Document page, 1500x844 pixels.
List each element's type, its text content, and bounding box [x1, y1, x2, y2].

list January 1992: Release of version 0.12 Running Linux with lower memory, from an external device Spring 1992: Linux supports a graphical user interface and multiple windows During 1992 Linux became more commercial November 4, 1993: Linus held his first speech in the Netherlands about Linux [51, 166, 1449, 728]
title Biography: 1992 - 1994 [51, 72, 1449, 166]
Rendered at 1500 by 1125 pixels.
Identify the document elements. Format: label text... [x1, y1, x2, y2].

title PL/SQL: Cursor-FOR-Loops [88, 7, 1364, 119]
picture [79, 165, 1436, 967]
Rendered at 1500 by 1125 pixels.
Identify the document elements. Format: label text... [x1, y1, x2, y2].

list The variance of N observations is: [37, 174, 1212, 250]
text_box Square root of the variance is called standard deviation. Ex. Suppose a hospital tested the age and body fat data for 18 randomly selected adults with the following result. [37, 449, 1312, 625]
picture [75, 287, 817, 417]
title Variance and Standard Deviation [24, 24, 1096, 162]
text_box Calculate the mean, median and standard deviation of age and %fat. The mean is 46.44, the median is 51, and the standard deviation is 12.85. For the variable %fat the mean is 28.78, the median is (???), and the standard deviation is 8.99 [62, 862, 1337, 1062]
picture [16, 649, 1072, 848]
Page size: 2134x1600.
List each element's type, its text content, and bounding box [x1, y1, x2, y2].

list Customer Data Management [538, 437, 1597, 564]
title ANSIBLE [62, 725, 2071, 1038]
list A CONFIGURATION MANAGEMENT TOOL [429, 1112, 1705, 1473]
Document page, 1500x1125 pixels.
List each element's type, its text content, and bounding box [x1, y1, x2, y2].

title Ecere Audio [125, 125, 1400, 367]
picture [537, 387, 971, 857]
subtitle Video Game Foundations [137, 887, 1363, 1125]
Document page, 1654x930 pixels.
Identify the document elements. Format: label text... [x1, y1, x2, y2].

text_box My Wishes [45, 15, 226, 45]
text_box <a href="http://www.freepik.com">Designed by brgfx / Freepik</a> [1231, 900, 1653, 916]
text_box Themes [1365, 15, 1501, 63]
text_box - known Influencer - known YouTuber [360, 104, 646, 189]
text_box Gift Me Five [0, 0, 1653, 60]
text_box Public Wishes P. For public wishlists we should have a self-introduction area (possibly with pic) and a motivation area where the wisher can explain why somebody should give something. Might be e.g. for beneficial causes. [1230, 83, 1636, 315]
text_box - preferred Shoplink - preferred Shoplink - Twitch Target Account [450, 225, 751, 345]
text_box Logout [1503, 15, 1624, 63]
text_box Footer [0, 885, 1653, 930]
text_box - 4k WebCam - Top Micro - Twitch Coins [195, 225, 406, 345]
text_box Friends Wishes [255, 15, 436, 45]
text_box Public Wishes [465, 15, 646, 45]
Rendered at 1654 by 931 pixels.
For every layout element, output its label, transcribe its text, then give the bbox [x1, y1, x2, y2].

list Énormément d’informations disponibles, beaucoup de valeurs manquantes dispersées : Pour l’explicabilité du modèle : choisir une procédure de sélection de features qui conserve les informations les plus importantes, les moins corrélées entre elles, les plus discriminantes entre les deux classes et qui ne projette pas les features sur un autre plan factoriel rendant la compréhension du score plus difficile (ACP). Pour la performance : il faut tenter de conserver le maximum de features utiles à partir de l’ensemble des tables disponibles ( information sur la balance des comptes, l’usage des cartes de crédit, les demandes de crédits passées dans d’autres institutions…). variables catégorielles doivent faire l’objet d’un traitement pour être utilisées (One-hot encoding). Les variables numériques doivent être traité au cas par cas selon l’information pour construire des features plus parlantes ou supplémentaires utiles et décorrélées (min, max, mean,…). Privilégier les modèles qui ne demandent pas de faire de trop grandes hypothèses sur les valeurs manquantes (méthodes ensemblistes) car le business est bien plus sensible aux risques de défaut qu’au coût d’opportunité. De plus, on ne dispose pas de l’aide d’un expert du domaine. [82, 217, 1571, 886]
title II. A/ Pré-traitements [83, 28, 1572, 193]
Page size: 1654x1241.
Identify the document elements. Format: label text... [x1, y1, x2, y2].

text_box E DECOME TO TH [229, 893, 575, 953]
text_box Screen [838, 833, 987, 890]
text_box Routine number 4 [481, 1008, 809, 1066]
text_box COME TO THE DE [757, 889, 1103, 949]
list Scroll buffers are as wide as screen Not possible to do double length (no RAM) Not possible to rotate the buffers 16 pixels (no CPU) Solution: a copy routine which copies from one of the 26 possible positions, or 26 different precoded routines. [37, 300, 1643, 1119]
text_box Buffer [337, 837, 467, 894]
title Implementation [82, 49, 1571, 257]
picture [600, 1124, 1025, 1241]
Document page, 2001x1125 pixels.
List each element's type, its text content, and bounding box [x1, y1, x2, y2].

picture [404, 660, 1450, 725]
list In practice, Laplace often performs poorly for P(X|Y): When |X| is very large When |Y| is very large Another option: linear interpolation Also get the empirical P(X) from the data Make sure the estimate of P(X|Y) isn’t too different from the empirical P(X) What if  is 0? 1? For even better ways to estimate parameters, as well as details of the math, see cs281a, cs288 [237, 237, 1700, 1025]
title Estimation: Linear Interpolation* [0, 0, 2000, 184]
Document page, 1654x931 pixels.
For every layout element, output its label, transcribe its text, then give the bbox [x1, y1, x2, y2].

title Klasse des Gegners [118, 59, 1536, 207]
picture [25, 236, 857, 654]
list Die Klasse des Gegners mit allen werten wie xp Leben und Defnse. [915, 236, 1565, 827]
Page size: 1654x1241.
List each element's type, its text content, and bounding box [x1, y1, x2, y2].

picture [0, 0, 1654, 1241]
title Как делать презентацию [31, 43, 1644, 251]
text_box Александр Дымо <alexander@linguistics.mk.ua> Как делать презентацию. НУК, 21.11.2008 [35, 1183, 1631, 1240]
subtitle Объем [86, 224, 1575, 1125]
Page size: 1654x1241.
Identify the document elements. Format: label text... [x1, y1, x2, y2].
----------
* _Written request_: Reproduce verbatim the stretch of the listing from the line containing "Page size: 2134x1600." through the line containing "text_box Public Wishes [465, 15, 646, 45]", including both of those lines.

* _Reply_:
Page size: 2134x1600.
List each element's type, its text content, and bounding box [x1, y1, x2, y2].

list Customer Data Management [538, 437, 1597, 564]
title ANSIBLE [62, 725, 2071, 1038]
list A CONFIGURATION MANAGEMENT TOOL [429, 1112, 1705, 1473]
Document page, 1500x1125 pixels.
List each element's type, its text content, and bounding box [x1, y1, x2, y2].

title Ecere Audio [125, 125, 1400, 367]
picture [537, 387, 971, 857]
subtitle Video Game Foundations [137, 887, 1363, 1125]
Document page, 1654x930 pixels.
Identify the document elements. Format: label text... [x1, y1, x2, y2].

text_box My Wishes [45, 15, 226, 45]
text_box <a href="http://www.freepik.com">Designed by brgfx / Freepik</a> [1231, 900, 1653, 916]
text_box Themes [1365, 15, 1501, 63]
text_box - known Influencer - known YouTuber [360, 104, 646, 189]
text_box Gift Me Five [0, 0, 1653, 60]
text_box Public Wishes P. For public wishlists we should have a self-introduction area (possibly with pic) and a motivation area where the wisher can explain why somebody should give something. Might be e.g. for beneficial causes. [1230, 83, 1636, 315]
text_box - preferred Shoplink - preferred Shoplink - Twitch Target Account [450, 225, 751, 345]
text_box Logout [1503, 15, 1624, 63]
text_box Footer [0, 885, 1653, 930]
text_box - 4k WebCam - Top Micro - Twitch Coins [195, 225, 406, 345]
text_box Friends Wishes [255, 15, 436, 45]
text_box Public Wishes [465, 15, 646, 45]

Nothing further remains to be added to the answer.